An estimated 41 million U.S. kids will take to the streets tonight for Halloween.
(Photo courtesy of rawpixel.com via Pexels)

“There’s a lot going on…besides just a bunch of kids trick-or-treating,” notes Vander Mey.

“We help people out of the occult, and they say this is a sacred night for them. There is a lot going on in the woods that is not make-believe.”

Blogs like this one and this one acknowledge the spirituality surrounding witchcraft and October 31st. Instead of Halloween, self-labeled pagans refer to the holiday as Samhain, a festival of the dead.

“Why would we participate in that?” asks Vander Mey, referring to the collective Church.

“Would Christ, if He were here, participate in this event?”

The spirituality of Halloween

Whether it’s called “Halloween” or “Samhain,” the annual holiday has spiritual roots. According to History.com, ancient Celtic people observed their new year on November 1, which made October 31 an important evening.

(Photo credit dragonoak via Flickr)

Celts believed that on the night before the new year, the boundary between the worlds of the living and the dead became blurred.
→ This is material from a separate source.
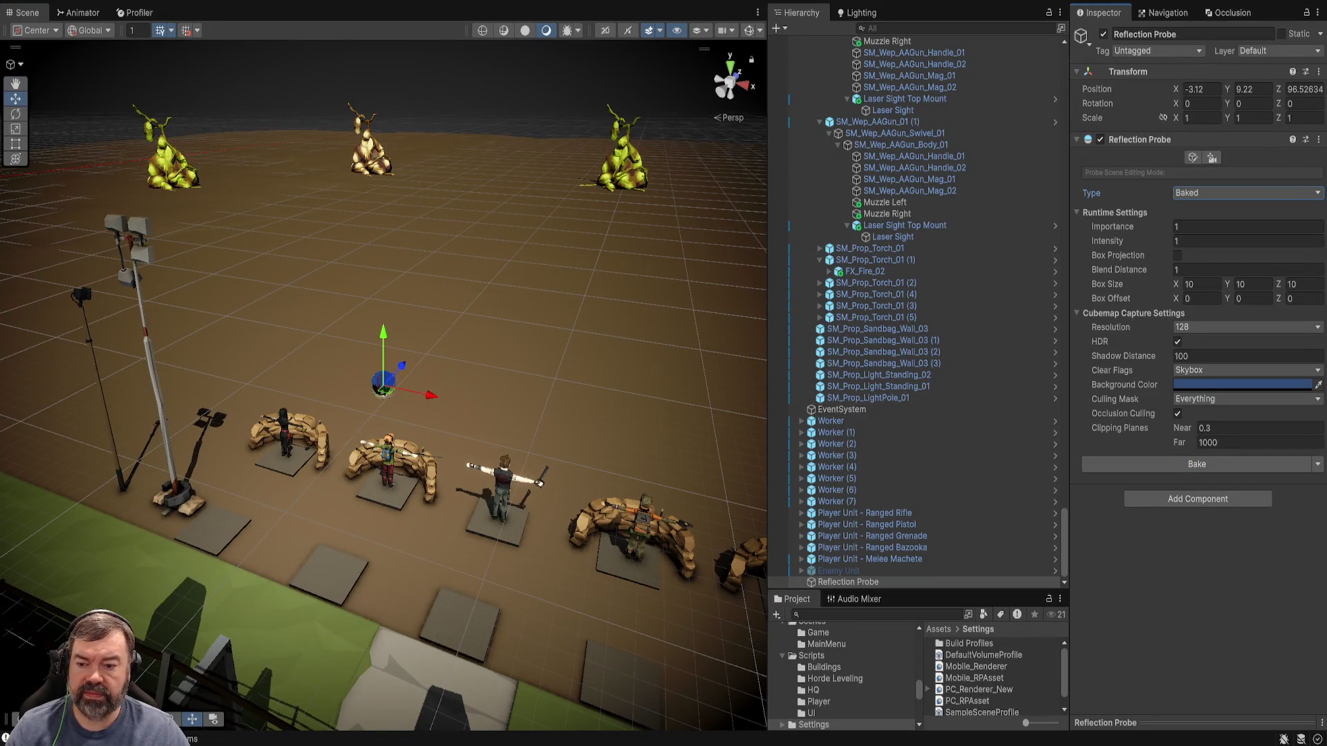
{"action": "left_click_drag", "start_coordinate": [384, 345], "coordinate": [384, 263]}
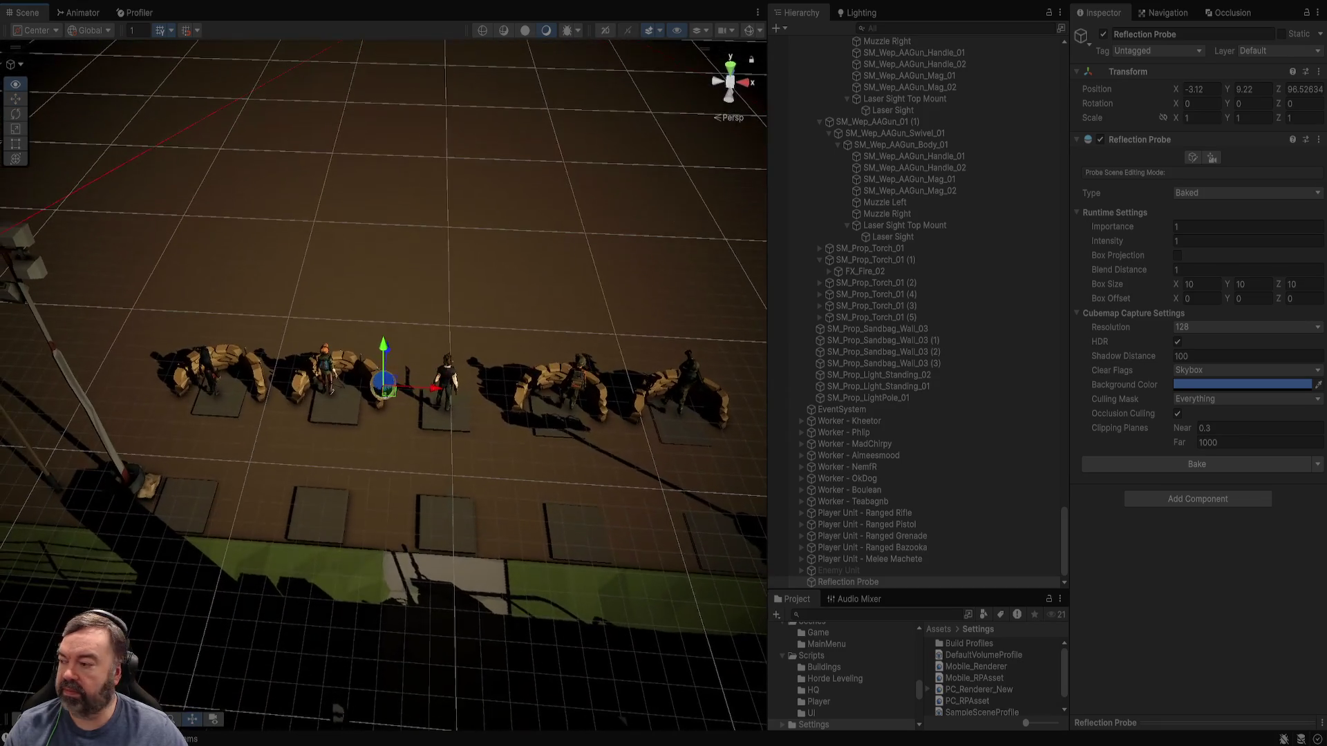
{"action": "scroll", "coordinate": [916, 311], "scroll_direction": "up", "scroll_amount": 10}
On the night of October 31 they celebrated Samhain, when it was believed that the ghosts of the dead returned to earth.

Selena Fox is a well-known Wiccan priestess and psychotherapist. In this article about Samhain, she encourages communication with the spirit world:

…at Samhain, the veil is thin between the world of the living and the realm of the Dead and this facilitates contact and communication. For those who have lost loved ones in the past year, Samhain rituals can be an opportunity to bring closure to grieving and to further adjust to their being in the Otherworld by spiritually communing with them.
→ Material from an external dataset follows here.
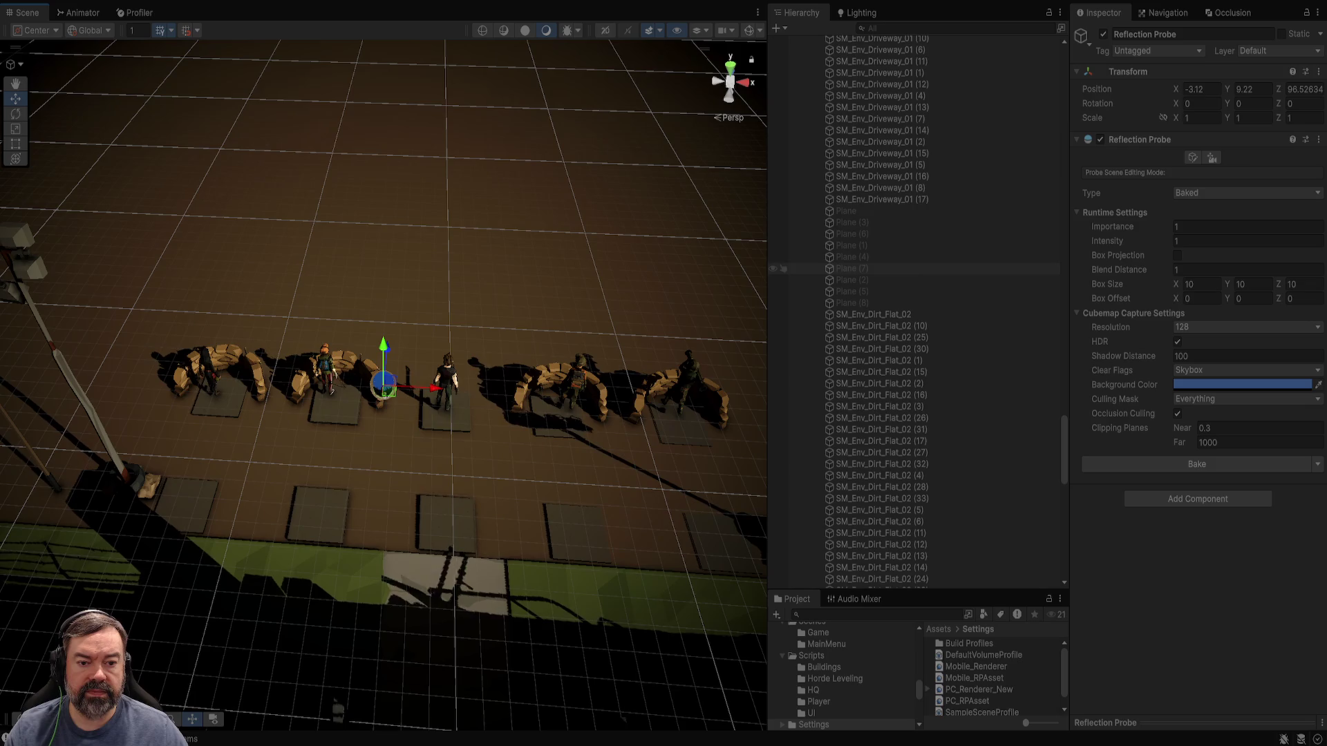
Select Town Objects, orbit out to the torch fire, then switch to EnemyScript.cs in Visual Studio.
{"action": "left_click", "coordinate": [443, 242]}
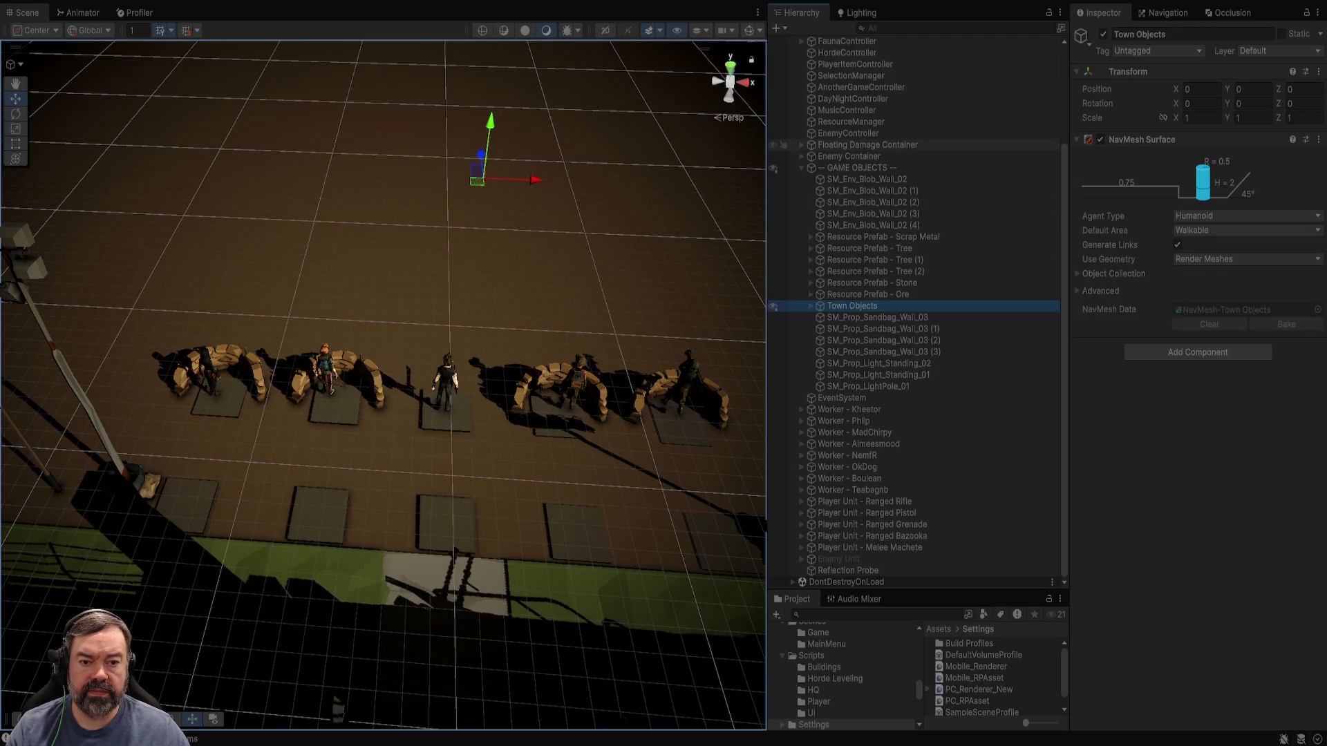
{"action": "left_click", "coordinate": [853, 99]}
As described here by Infowars.com, very real acts of violence occur every year on Halloween. These offenses are often offered in allegiance to Satan or other forces of darkness.

Should Christians celebrate Halloween?

Numerous sites categorize Halloween as a non-Christian holiday. The sources noted above are but a sampling. At the same time, scores of believers firmly claim the occasion has Christian roots.

Articles like this one and this one point to All Saints’ Day as the original source of Halloween. CBN News also has several articles about the origin of Halloween here.

In her article, writer Holly Scheer encourages Christians to participate in Halloween festivities:

(Photo credit Jesse Wilson via Flickr)

The claims of pagan roots have led many Christians to completely reject any celebration of Halloween and its traditions the night before All Saint’s Day, but it doesn’t need to be this way. Halloween is a Judeo-Christian holiday with celebrations that mock the devil and his forces of evil in the world.

So go check out that “haunted” house, if spooky frights are your thing, and carve that pumpkin. Let your kids dress up in something adorable (or freaky, whatever) and have fun. Happy Halloween!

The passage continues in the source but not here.